Today marks the 25th anniversary of the untimely passing of Congressman Mickey Leland. While leading a relief mission to a refugee camp in Ethiopia, his plane went down in remote mountains, killing him, his staff, and a group of international leaders.
Mickey was my boss, my mentor, and my dear friend. He died as he lived, trying to end world hunger and serving as a voice for the voiceless. His story is worthy of celebration and remembrance, as the values he embraced still live on a quarter of a century later.
First elected to the Texas House of Representatives in 1972, Mickey was unlike anyone who had ever served in that body previously. Picture an African American with an afro, platform shoes, leather shoulder bag, and bright dashiki walking around the Texas Capitol. He caused quite a stir.
By the time he got elected to the U.S. House of Representatives in 1978 – replacing Barbara Jordan – he had traded in the dashiki for a business suit, but that did not change what he fought for. He used his position in Washington to shine the spotlight on the plight of the powerless in this world.
Mickey had a motto, quoted from the Talmud: “If you save one life, you save the world.” He put that motto in practice, fighting to bridge the differences in our society, expand diversity, and end world hunger.
One of the first things he did in Congress was create a program that has sent hundreds of students from his congressional district to Israel during the summer of their junior year of high school, helping to broaden their perspective of the world.

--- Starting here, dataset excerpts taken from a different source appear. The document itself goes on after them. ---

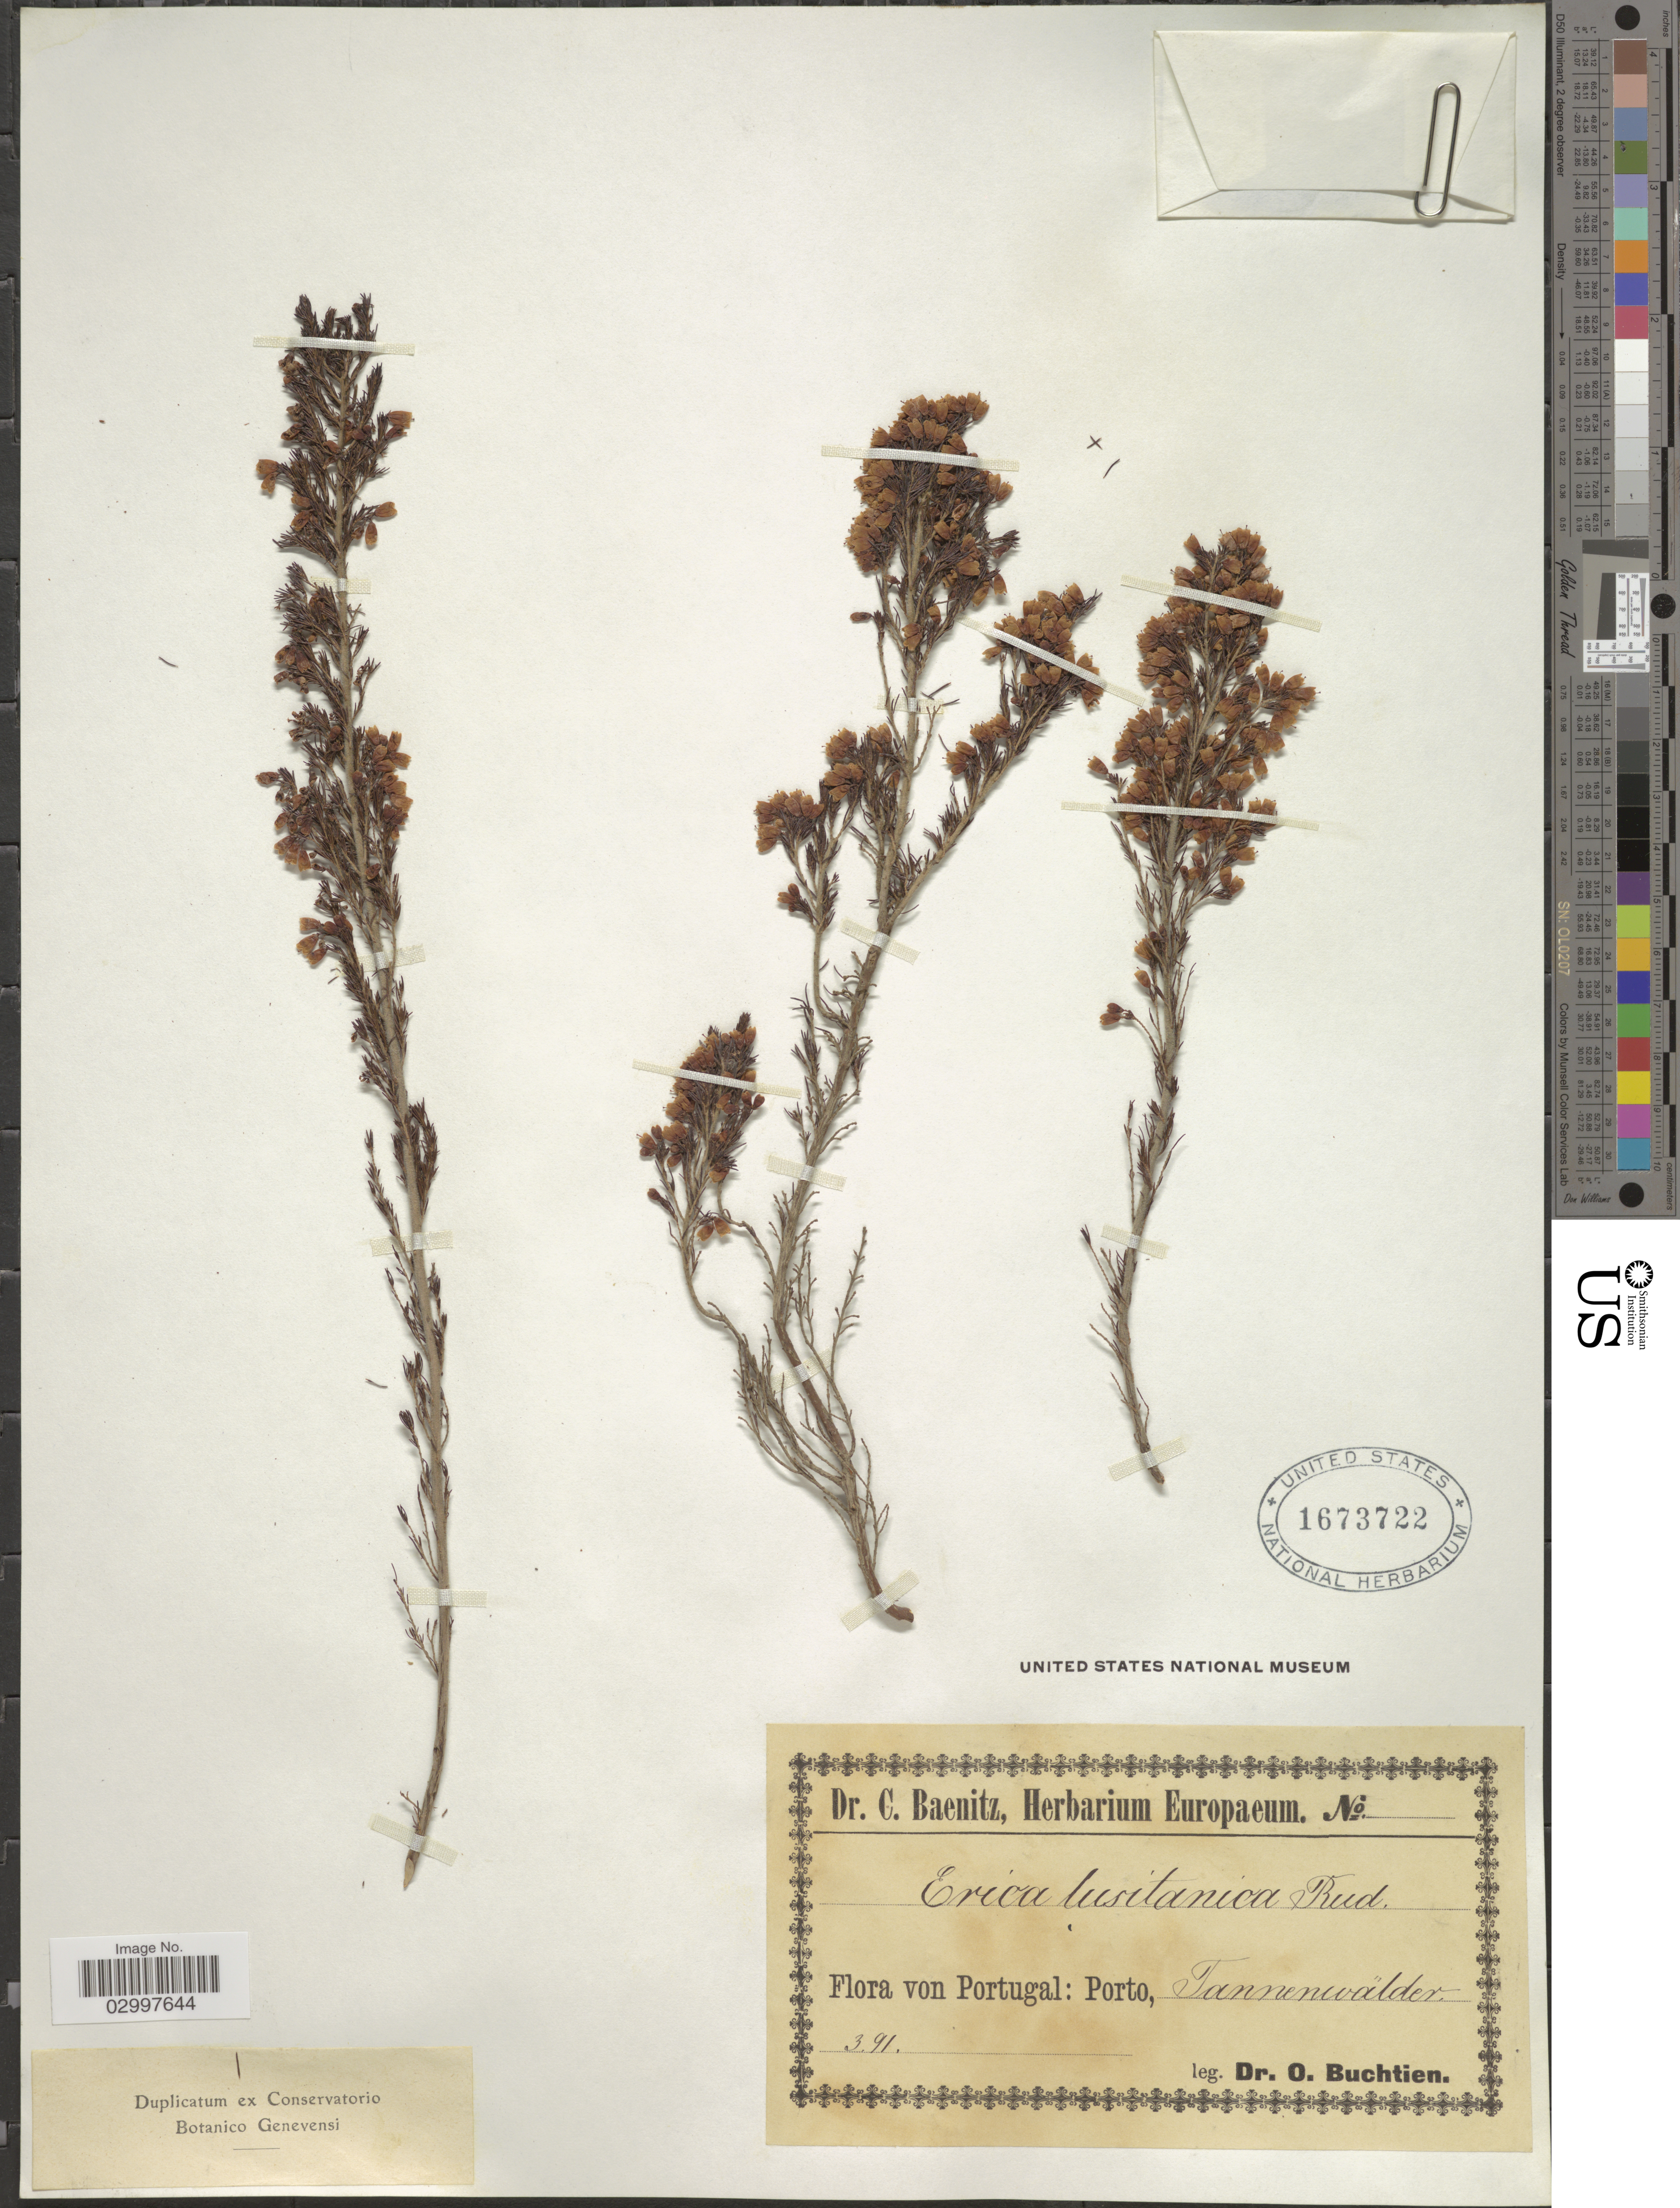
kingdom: Plantae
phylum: Tracheophyta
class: Magnoliopsida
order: Ericales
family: Ericaceae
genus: Erica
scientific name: Erica lusitanica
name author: Rudolphi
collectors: O. Buchtien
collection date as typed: Transcribed d/m/y: /3/91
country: Portugal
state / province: Porto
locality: Tannenwälder.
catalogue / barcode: US 1673722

He also began an internship program to start casting the net for more minority students to get involved in government service – one that I emulated through the Texas Legislative Internship Program. Mickey opened the door to students interested in the system and helped them get their foot in the door for training and experience. His efforts helped change lives, and also – in small ways – helped change the culture and complexion of the professional staff in Congress.
It was also his staff that ended up changing my life. I met Licia Green at an event in DC with Mickey. She later moved to Houston to run his district office, we fell in love and got married, and the rest is history.
But the cause that came to define Mickey was the plight of Africa, particularly the children of the continent. He talked frequently and eloquently about how this issue became his defining cause. On a trip to the Sudan in 1984, he watched a young girl die of starvation right before his eyes. He said he saw her face every day.
He knew something had to be done, and he was in a position to do something about it. He worked hard to expand ties and increase aid to the nations of Africa. He championed anti-hunger efforts and helped expand U.S. aid to Ethiopia during the famine in 1985. He traveled frequently to Ethiopia and across Africa and put into practice his deep belief that we are supposed to help “the least of our brothers.”
I still miss Mickey every day, but the lessons that he taught me will always guide my public service.
He taught me that there are no lost causes or unwinnable fights. He taught me that patience, cooperation, and dedication are the small but vital steps of progress.
He taught me that change comes in constant and consistent action, not in one fell swoop. He taught me that we are responsible not just for ourselves and our families, not just for our friends or neighbors, but for the people and children of the world.
And he taught me that we can all make a difference if we simply choose to get involved and take a stand.
So I am using the anniversary of Mickey’s passing as a moment to rededicate myself to the values that he espoused: courage, compassion, and a commitment to all people. I hope today’s solemn occasion will cause more to follow his lead.